Deliverability means the renewable generation must be physically deliverable to the grid where you consume electricity. An LGC from a Queensland solar farm can't be used to green your Victorian warehouse's electricity if there's no plausible transmission path.

These changes aren't law yet. But the direction is clear — the bar for what counts as a legitimate market-based claim is going up. And if Australia's ASRS framework follows the GHG Protocol updates (as it has historically), companies investing heavily in renewable procurement should be thinking about whether their current arrangements will still qualify in 2028.

We're watching this closely because it affects how we handle market-based calculations in Carbonly. If hourly matching becomes the standard, the data infrastructure required to support market-based claims gets significantly more involved — you'd need hourly consumption data matched against certificate generation timestamps. That's a different problem than matching annual MWh figures.

So Which Method Should You Prioritise?

Here's our take, and not everyone will agree.

For mandatory compliance — report location-based. That's not a choice; it's the requirement under AASB S2. Build your data collection, calculation engine, and audit trail around location-based Scope 2 first. Get the state-based emission factors right, match them to each site, and make sure your numbers tie back to NGA Factors 2025. That's what your auditor will check. That's what carries full liability.

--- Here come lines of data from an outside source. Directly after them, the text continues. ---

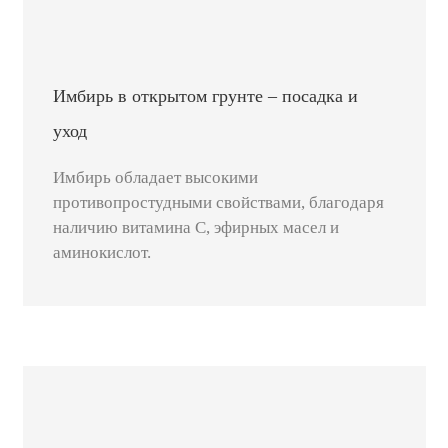
Имбирь в открытом грунте – посадка и
уход
Имбирь обладает высокими
противопростудными свойствами, благодаря
наличию витамина С, эфирных масел и
аминокислот.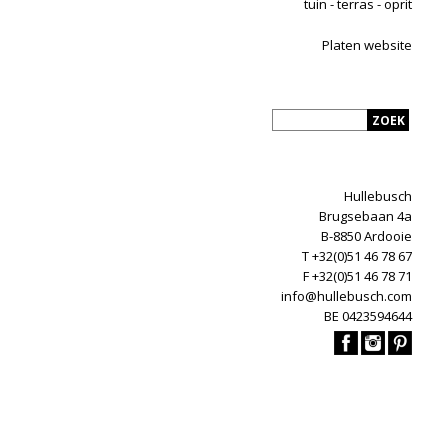
tuin - terras - oprit
Platen website
Hullebusch
Brugsebaan 4a
B-8850 Ardooie
T +32(0)51 46 78 67
F +32(0)51 46 78 71
info@hullebusch.com
BE 0423594644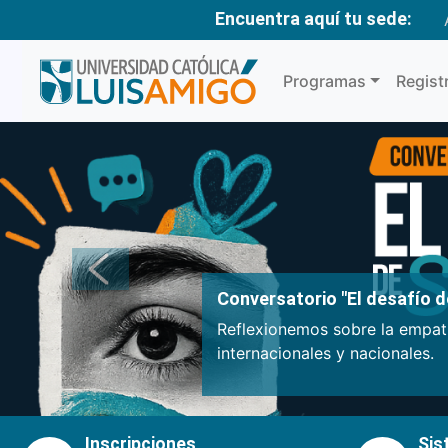
Encuentra aquí tu sede:
Programas
Regist
Anterior
Conversatorio "El desafío de
Reflexionemos sobre la empatí
internacionales y nacionales.
Inscripciones
Sis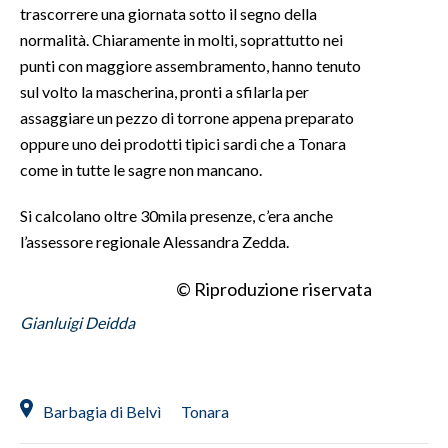
trascorrere una giornata sotto il segno della
normalità. Chiaramente in molti, soprattutto nei
INFO AZIENDE
punti con maggiore assembramento, hanno tenuto
ABBONATI
sul volto la mascherina, pronti a sfilarla per
ANNUNCI
assaggiare un pezzo di torrone appena preparato
NECROLOGI
oppure uno dei prodotti tipici sardi che a Tonara
PUBBLICITÀ
come in tutte le sagre non mancano.
SPIAGGE
Si calcolano oltre 30mila presenze, c’era anche
STORE
l’assessore regionale Alessandra Zedda.
© Riproduzione riservata
Gianluigi Deidda
Barbagia di Belvì
Tonara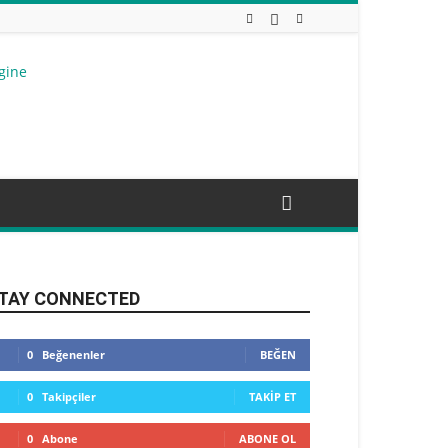
TAY CONNECTED
0
Beğenenler
BEĞEN
0
Takipçiler
TAKIP ET
0
Abone
ABONE OL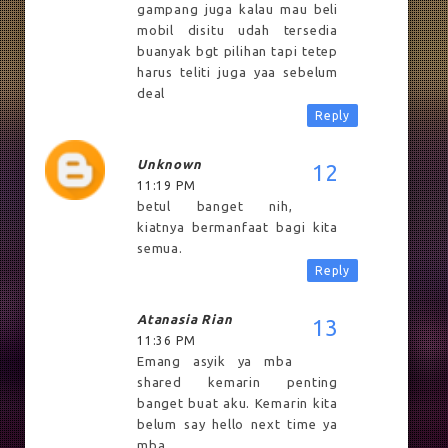
gampang juga kalau mau beli
mobil disitu udah tersedia
buanyak bgt pilihan tapi tetep
harus teliti juga yaa sebelum
deal
Reply
Unknown
11:19 PM
betul banget nih,
kiatnya bermanfaat bagi kita
semua.
Reply
Atanasia Rian
11:36 PM
Emang asyik ya mba
shared kemarin penting
banget buat aku. Kemarin kita
belum say hello next time ya
mba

If you're buying GreenPower or surrendering LGCs, also report market-based as a supplementary disclosure. It tells an important part of your story — that you're investing in renewable energy procurement, not just sitting on the grid average. Investors and customers care about this. CDP specifically asks for both methods.

But don't let market-based numbers become the headline in your board reporting while location-based sits in an appendix. That's how the company we mentioned at the top ended up telling their board that Scope 2 was zero. Location-based is the anchor. Market-based is context.

If you're not yet buying renewable energy instruments, your market-based Scope 2 will actually be higher than your location-based figure because of the RMF. In that case, there's no benefit to dual reporting — it just makes your numbers look worse. Focus your effort on location-based accuracy instead. The other 95% of NGER reporters are doing exactly this.

And if you are investing in PPAs or GreenPower specifically to reduce your market-based emissions, verify three things: the LGCs are actually being surrendered (not just promised), the contractual instrument covers the transfer of the zero-emissions attribute, and you're documenting everything for the audit trail. The ACCC's greenwashing enforcement has hit $42.95 million in penalties across four major cases in the past year. Claiming renewable electricity that you can't evidence is exactly the kind of thing that draws attention.

One more thing. If you're a Group 2 entity reporting from July 2026, get location-based right first. There's plenty of time to add market-based reporting in year two or three. Trying to build both methods simultaneously, when you're also figuring out Scope 3 and climate risk disclosures, is a recipe for getting none of it right.

Start with what's mandatory. Get it solid. Then layer on the supplementary disclosures when you have the data infrastructure to support them. That's the order we'd do it — and it's the order we built Carbonly's emission factor engine to handle.